More than 11,000 Palestinians have been killed by Israel since Hamas’s October 7 attack. The United States government gives the country more than $3.8 billion in military aid annually, and Biden is currently lobbying Congress for another $14.5 billion. Last week, the president told reporters that there is “no possibility” of The White House calling for a ceasefire.
“Genocide, the gravest of crimes under international law, defined in the Genocide Convention and implemented in U.S. domestic law at 18 U.S.C. § 1091 upon ratification, constitutes certain acts ‘committed with the intent to destroy in whole or in part a national ethnical, racial or religious group as such’ by, among other things: (i) killing members of the group, (ii) deliberating inflicting upon the group conditions of life calculated to bring about its physical destruction in whole or in part; and (iii) causing serious bodily or mental harm,” reads the complaint. “For the past 38 days, the world has watched senior Israeli officials use dehumanizing language in connection with their expressed intent to destroy and displace Palestinians in Gaza while imposing an unrelenting siege, and intentionally depriving Palestinians the conditions of life necessary for human survival. The Israeli military has dropped an estimated 25,000 tons of explosives on Palestinians in Gaza – the approximate explosive power of two nuclear bombs.”
“For the last five weeks, President Biden and Secretaries Blinken and Austin have stood shoulder-to-shoulder with an Israeli government that has made clear its intention to destroy the Palestinian population in Gaza. As neighborhood after neighborhood, hospital after hospital, and sheltering displaced Palestinians were bombed, while subject to a total siege and closure that denies 2.2 million people basic necessities for life, they have continued to provide both military and political support for Israel’s unfolding genocidal campaign while imposing no red lines,” said CCR attorney Katherine Gallagher. “The United States has a clear and binding obligation to prevent, not further, genocide. So far, they have failed in both their legal, moral duty and considerable power to end this horror.
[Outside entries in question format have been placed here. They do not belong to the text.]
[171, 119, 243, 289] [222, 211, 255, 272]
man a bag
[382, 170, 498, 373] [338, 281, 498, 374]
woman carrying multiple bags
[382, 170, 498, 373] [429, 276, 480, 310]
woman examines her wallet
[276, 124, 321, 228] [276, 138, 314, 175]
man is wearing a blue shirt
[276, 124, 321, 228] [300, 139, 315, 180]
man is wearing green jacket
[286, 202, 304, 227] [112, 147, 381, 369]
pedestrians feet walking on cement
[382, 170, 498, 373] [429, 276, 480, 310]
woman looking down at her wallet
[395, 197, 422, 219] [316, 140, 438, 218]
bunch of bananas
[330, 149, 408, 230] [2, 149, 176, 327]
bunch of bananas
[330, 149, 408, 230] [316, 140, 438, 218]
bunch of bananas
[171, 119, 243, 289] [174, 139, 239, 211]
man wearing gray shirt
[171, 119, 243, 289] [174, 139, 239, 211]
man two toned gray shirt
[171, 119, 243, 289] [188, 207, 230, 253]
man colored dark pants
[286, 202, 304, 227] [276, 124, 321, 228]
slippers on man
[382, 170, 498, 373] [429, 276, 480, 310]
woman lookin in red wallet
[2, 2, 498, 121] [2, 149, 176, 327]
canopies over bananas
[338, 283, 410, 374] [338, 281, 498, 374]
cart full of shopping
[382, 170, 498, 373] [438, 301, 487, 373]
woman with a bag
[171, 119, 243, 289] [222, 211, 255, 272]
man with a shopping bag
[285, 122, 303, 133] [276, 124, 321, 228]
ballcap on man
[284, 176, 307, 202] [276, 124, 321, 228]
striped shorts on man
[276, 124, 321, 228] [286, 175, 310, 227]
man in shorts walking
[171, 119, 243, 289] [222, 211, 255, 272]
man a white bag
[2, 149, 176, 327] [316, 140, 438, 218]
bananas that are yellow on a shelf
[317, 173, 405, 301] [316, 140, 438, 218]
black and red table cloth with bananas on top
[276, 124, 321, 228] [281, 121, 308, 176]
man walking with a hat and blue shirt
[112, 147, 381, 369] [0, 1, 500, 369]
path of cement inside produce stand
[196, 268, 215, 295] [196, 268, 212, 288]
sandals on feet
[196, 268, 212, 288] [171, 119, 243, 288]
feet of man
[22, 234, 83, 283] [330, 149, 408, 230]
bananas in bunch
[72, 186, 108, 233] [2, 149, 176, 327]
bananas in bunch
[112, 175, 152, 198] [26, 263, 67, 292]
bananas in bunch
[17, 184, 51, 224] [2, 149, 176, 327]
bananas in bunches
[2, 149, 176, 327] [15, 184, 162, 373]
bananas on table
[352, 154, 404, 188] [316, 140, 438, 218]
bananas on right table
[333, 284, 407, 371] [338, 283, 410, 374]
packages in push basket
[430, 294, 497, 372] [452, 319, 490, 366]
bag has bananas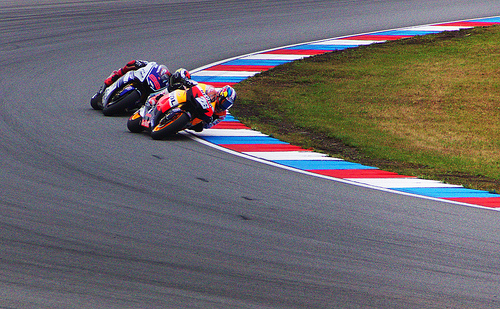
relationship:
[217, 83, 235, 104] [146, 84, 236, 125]
helmet of biker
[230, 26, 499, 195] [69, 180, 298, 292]
grass next to road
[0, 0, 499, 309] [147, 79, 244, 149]
road under biker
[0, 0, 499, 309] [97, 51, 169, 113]
road under biker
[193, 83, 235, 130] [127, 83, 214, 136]
biker turning bike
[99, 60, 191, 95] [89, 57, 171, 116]
biker turning bike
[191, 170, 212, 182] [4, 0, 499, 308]
mark on street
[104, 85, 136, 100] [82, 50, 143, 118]
front tire of bike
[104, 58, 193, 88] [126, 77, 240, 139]
person riding motorcycle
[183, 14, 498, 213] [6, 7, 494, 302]
colors in road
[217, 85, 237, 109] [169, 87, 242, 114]
helmet of person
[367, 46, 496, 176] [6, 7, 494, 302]
sand in road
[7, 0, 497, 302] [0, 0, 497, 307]
pavement on race track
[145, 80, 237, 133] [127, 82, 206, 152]
person on motorcycle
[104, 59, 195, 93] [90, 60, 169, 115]
person on motorcycle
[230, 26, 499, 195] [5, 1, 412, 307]
grass in center track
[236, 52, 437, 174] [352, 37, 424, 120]
tire tracks in grass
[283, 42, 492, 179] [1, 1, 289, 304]
grass next to race track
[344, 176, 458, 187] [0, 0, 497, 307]
white stripe next to race track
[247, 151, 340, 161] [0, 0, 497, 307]
white stripe next to race track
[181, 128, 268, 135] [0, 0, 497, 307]
white stripe next to race track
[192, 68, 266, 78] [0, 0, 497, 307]
white stripe next to race track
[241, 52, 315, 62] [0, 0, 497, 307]
white stripe next to race track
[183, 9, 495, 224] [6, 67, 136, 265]
stripe next to track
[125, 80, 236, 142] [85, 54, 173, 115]
motorcycle behind motorcycle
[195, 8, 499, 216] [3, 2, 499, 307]
white line along track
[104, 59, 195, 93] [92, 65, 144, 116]
person riding motorcycle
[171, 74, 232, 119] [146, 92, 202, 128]
person riding motorcycle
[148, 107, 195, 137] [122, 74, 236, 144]
tire of bike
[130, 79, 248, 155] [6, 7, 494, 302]
bike in road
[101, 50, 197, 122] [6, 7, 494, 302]
bike in road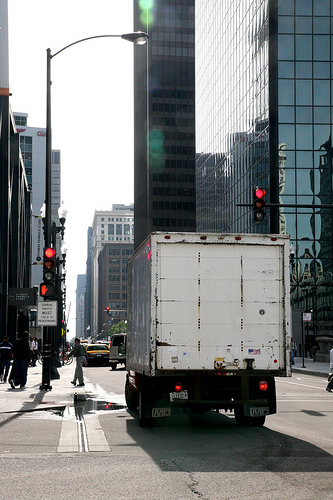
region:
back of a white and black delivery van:
[109, 223, 302, 441]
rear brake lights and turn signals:
[158, 367, 282, 416]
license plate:
[164, 387, 190, 406]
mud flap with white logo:
[137, 378, 175, 422]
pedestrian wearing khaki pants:
[65, 333, 88, 389]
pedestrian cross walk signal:
[34, 276, 61, 306]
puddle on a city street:
[41, 386, 125, 428]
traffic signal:
[40, 241, 58, 285]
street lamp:
[37, 16, 153, 247]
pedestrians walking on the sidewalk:
[0, 327, 39, 387]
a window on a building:
[107, 249, 113, 255]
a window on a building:
[116, 248, 121, 254]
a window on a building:
[110, 257, 117, 267]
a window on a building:
[120, 257, 125, 263]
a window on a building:
[112, 267, 118, 273]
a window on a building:
[120, 268, 126, 273]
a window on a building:
[115, 274, 120, 281]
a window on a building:
[110, 300, 117, 309]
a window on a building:
[111, 300, 114, 306]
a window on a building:
[112, 308, 118, 317]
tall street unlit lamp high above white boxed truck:
[118, 25, 150, 48]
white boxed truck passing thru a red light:
[121, 228, 292, 426]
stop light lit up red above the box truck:
[250, 180, 268, 227]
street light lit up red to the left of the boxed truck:
[39, 242, 61, 284]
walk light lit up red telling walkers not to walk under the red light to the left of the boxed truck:
[38, 281, 56, 297]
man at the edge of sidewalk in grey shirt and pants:
[62, 332, 92, 387]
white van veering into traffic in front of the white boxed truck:
[107, 328, 128, 370]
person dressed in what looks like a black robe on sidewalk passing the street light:
[8, 319, 34, 392]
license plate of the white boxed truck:
[168, 390, 194, 401]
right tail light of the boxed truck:
[254, 377, 270, 392]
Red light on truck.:
[156, 361, 186, 398]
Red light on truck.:
[256, 336, 284, 405]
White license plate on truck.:
[157, 384, 215, 419]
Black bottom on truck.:
[139, 384, 309, 431]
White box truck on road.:
[128, 304, 201, 378]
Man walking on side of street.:
[58, 330, 110, 444]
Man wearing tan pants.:
[72, 358, 118, 412]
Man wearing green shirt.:
[63, 333, 96, 384]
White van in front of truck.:
[98, 333, 157, 438]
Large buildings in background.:
[68, 278, 133, 398]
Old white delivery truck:
[119, 227, 303, 431]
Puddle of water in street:
[31, 379, 128, 431]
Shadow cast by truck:
[110, 382, 332, 483]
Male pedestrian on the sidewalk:
[66, 333, 95, 390]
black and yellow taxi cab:
[83, 337, 116, 371]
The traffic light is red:
[38, 243, 60, 281]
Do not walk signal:
[34, 280, 63, 301]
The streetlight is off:
[39, 29, 156, 56]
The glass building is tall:
[190, 4, 327, 362]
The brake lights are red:
[157, 375, 295, 401]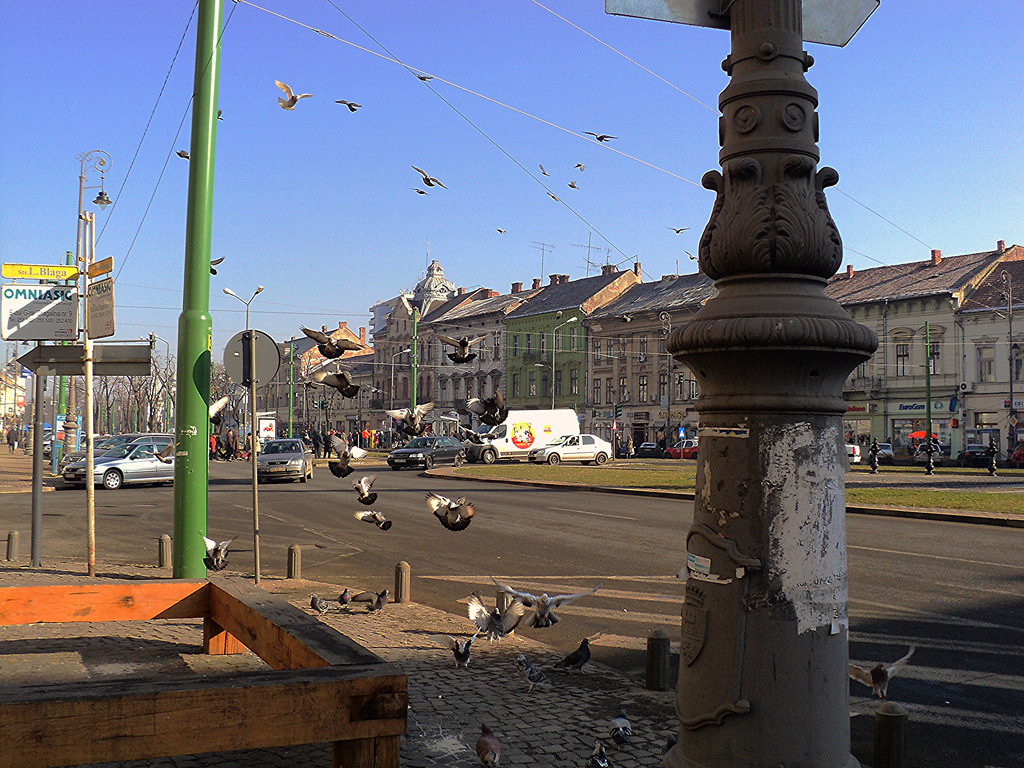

They must do so.”
In an October piece for Jewish Currents Raz Segal, an associate professor of Holocaust and genocide studies at Stockton University and the endowed professor in the study of modern genocide, called Israel’s assault on Gaza “textbook case” of genocide.
“Israel’s goal is to destroy the Palestinians of Gaza,” wrote Segal. “And those of us watching around the world are derelict in our responsibility to prevent them from doing so.”
William Schabas, the world’s leading legal expert on genocide, wrote in his declaration in the case, “I conclude that there is a serious risk of genocide committed against the Palestinian population of Gaza and that the United States of America is in breach of its obligation, under both the 1948 Genocide Convention to which it is a party as well as customary international law, to use its position of influence with the Government of Israel and to take the best measures within its power to prevent the crime taking place.”
Earlier this month CCR, Palestine Legal, and the National Lawyers Guild wrote a letter warning congressional members that they faced potential legal liability if they backed Biden’s emergency military package to Israel.
“Please take notice that should you vote in favor of that package, you risk facing criminal and civil liability for aiding and abetting genocide, war crimes and crimes against humanity under international law, and may face investigation and prosecution at the International Criminal Court, and in third-states under the principle of universal jurisdiction,” it read.